__Passage provided__:
Grammar Languages Automaton Complexity
Type-0 Recursively enumerable Turing machine undecidable
Type-0 Recursive
Type-1 Context-sensitive Linear-bounded non-deterministic Turing machine exponential
Type-2 non-determnisitic CFG Non-deterministic pushdown automaton polynomial
Type-2 deterministic CFG Deterministic pushdown automaton
Type-3 Regular expressions Finite state automaton linear

Note : CFG - context-free grammars; REG - regular expressions; CSG - context-sensitive grammars; DFA - deterministic finite automaton;

Chomsky initially identified 4 types in his hierarchy, but then we discovered correspondence between language hierarchies and computational complexity. So we can refine initial categorization with more classes, for example mildly context-sensitive.

Side note: diagram of the world of computability and complexity, complexity zoology: active inclusion diagram, complexity zoo, computational complexity theory at SEP.

Regular expressions can’t specify, for example:

  • Palindromes
  • Strings with an equal number of 0’s and 1’s
  • Matched parentheses
  • Properly formed arithmetic expressions

REG is not enough for a general programming language ( PL ), CSG is too much (it is exponential), so the default choice for PL is CFG. BNF is used to formally specify PL (which is non-deterministic CFG), but I would say that deterministic CFG is preferred for parsing, for example, PEG.

Side note: What’s the Difference Between BNF, EBNF, ABNF?, On the Expressive Power of Programming Languages by Shriram Krishnamurthi.

__Listing__:
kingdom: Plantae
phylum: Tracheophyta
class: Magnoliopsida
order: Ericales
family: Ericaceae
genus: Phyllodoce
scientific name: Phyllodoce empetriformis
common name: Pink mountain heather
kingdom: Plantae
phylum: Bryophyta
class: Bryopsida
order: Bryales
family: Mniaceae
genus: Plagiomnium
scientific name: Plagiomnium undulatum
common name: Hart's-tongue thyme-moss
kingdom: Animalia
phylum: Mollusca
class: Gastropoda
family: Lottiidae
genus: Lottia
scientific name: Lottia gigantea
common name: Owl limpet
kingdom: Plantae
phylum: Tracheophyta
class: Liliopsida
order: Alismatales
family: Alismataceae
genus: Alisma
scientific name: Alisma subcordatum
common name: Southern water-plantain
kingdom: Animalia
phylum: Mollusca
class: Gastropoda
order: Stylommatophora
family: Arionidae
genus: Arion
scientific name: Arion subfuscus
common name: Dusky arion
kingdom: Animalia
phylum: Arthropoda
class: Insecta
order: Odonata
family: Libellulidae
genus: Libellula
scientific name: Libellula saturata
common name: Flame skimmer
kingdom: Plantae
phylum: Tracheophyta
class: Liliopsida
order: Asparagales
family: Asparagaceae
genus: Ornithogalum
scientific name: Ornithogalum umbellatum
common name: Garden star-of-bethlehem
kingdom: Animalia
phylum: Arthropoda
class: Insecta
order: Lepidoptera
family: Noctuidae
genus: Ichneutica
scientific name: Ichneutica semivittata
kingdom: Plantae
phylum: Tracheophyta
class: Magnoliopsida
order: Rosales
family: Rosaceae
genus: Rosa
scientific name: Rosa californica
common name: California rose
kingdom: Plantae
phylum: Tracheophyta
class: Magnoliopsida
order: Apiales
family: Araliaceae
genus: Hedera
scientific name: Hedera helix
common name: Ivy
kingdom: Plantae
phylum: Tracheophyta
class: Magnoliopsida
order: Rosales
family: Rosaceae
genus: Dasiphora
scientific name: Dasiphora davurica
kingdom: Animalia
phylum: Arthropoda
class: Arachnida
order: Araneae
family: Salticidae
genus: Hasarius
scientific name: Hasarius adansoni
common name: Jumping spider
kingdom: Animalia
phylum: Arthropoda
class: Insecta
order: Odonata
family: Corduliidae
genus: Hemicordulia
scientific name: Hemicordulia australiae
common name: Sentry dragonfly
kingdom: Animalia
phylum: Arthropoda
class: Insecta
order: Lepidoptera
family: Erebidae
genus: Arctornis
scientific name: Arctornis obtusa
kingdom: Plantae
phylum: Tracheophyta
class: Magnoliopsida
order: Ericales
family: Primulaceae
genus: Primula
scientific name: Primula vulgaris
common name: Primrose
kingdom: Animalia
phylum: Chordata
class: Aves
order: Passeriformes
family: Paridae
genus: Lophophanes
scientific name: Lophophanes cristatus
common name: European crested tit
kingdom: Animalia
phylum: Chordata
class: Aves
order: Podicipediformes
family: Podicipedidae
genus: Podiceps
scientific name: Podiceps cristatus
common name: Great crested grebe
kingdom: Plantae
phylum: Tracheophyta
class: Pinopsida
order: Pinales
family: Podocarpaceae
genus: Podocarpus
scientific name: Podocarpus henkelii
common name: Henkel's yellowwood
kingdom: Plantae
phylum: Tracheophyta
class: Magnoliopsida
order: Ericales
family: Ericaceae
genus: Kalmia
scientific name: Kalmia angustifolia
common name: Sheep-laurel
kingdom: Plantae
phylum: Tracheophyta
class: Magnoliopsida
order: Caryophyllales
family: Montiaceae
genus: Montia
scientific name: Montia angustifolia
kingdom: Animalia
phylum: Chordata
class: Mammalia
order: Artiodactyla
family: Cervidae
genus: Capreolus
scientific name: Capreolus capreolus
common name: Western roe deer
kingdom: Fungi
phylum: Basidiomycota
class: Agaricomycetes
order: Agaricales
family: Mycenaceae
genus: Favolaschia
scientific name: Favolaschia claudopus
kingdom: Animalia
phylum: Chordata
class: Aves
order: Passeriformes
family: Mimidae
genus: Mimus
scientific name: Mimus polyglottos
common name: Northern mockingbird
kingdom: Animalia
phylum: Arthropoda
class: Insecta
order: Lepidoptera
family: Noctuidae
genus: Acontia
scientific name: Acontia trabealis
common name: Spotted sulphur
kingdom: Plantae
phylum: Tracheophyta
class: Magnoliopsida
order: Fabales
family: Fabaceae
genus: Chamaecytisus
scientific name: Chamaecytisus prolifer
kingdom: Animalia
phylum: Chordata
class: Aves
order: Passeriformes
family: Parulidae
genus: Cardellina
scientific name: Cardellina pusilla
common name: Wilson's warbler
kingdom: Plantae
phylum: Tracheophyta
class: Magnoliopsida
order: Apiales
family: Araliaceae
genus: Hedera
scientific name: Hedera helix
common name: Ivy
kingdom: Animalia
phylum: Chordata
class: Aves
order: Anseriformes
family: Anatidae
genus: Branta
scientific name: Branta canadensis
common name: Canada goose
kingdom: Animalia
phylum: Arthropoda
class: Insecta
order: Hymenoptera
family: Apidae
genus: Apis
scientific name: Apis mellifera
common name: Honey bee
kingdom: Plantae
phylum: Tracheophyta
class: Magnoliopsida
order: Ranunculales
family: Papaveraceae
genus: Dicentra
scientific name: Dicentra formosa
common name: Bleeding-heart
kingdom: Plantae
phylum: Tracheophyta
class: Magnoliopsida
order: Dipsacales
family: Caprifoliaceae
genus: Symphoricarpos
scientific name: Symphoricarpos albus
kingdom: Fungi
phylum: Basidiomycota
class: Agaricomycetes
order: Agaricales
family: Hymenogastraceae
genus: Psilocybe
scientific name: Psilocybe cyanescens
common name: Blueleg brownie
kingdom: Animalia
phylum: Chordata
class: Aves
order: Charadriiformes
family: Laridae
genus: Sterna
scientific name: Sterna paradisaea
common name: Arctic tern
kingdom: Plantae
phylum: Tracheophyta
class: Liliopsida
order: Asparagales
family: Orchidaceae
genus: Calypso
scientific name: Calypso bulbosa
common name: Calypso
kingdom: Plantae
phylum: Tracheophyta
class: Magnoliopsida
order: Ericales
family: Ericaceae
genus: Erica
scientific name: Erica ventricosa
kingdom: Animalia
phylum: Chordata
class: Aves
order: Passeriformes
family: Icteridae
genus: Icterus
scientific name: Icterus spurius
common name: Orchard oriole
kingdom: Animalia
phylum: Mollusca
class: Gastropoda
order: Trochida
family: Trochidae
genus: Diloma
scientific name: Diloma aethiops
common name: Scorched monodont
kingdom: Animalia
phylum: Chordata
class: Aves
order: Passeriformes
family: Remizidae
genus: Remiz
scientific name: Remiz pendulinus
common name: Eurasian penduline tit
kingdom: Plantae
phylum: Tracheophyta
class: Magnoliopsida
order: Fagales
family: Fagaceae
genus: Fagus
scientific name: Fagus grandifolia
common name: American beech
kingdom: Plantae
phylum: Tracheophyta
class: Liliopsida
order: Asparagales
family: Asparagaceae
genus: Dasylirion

__Actions to take__:
#1 Update the part of the Chomsky hierarchy passage that begins at "Grammar Languages Automaton" and stops after "example mildly context-sensitive.", replacing "pushdown automaton" with "PDA".
#2 In the Chomsky hierarchy passage, what complexity is listed for Type-3 grammars?

__Answer set__:
#1
Grammar Languages Automaton Complexity
Type-0 Recursively enumerable Turing machine undecidable
Type-0 Recursive
Type-1 Context-sensitive Linear-bounded non-deterministic Turing machine exponential
Type-2 non-determnisitic CFG Non-deterministic PDA polynomial
Type-2 deterministic CFG Deterministic PDA
Type-3 Regular expressions Finite state automaton linear

Note : CFG - context-free grammars; REG - regular expressions; CSG - context-sensitive grammars; DFA - deterministic finite automaton;

Chomsky initially identified 4 types in his hierarchy, but then we discovered correspondence between language hierarchies and computational complexity. So we can refine initial categorization with more classes, for example mildly context-sensitive.

#2 Linear.